My guess is that such a model would learn to compose a collection of lemmas that score as useful, produce sub-proofs for those, and then combine them into the final proof. This still mimics a sequence of plays closely enough that the scoring model could recognize "progress" toward the goal and predict complementary lemmas until a final solution is visible.

It may even work for very long proofs by letting it "play" a portion of its early lemmas which remain visible to the scorer but the proof sequence is chunked into as many pieces as the NLP needs to see it all and backtracking behind what was output is no longer possible. Once a lemma and its proof are complete it can be used or ignored in the future proof but modifying it sounds less useful.

1 comments

I think the probability of a GPT-style approach learning to generate mathematically interesting next steps is close to zero. The structure GPT captures is a sense of plausibility of a next step and while you could argue that it's possible given enough data to train the network to only rate mathematically interesting steps highly, the rate of that training would be extremely slow. GPT-style training is most effective for language where there is a certain degree of flexibility. It tends to learn plausibility and provides relevance mostly from context. This approach seems akin to searching in the language space of English+Mathematics over all proofs and hoping to learn mathematically relevant continuations. I think the search space is way too large and positive feedback is far too rare for the model to converge to anything useful.

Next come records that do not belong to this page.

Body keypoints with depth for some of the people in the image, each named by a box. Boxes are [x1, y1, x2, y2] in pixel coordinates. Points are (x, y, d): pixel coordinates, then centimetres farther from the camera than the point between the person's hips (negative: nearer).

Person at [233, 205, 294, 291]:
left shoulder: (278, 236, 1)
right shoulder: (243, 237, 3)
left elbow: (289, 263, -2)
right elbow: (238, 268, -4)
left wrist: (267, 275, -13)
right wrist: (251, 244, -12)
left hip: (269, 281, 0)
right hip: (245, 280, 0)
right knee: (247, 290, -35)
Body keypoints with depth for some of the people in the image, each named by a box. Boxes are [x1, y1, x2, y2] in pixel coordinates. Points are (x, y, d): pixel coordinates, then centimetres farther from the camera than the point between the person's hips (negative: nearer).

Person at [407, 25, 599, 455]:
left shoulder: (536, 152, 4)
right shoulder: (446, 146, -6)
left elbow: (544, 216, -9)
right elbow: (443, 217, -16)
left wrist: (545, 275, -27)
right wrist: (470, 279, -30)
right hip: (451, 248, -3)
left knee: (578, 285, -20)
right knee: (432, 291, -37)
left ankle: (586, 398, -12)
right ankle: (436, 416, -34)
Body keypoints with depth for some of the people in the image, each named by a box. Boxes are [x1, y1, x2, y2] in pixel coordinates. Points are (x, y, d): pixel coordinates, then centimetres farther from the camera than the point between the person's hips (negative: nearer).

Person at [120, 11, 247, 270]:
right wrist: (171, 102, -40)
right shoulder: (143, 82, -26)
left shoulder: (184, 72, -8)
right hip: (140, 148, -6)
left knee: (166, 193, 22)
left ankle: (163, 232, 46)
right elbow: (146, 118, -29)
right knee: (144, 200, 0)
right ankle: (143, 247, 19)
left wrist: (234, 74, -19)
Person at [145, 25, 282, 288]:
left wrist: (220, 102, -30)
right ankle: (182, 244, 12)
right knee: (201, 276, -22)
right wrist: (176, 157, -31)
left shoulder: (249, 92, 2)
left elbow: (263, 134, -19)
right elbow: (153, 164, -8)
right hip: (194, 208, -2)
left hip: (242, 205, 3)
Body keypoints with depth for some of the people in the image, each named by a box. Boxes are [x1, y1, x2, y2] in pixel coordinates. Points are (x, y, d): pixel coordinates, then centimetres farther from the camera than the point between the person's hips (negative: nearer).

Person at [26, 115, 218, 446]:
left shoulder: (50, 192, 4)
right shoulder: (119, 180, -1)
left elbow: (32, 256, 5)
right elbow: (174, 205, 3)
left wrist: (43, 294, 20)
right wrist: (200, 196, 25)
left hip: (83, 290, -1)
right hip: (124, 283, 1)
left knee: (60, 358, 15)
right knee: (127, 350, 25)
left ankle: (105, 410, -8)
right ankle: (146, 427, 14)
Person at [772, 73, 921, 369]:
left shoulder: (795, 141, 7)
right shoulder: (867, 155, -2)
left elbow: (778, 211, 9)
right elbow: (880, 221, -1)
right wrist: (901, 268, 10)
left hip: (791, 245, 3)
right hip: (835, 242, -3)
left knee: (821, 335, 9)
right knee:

I highly doubt you could get such a model to produce a useful collection of lemmas. Even if you could, I don't think a useful collection of lemmas progressing towards a goal has anywhere near the same structure as scoring a position in a game.

Ultimately for any AlphaZero technique to work you need a powerful position evaluation network. Almost all the magic happens in that network's pruning. It's quite remarkable that you can get a search of 80,000 nodes to do better that a search of 35,000,000 nodes. All of that is due to efficient pruning from the network. You haven't convinced me of any plausible approach to getting such a network here.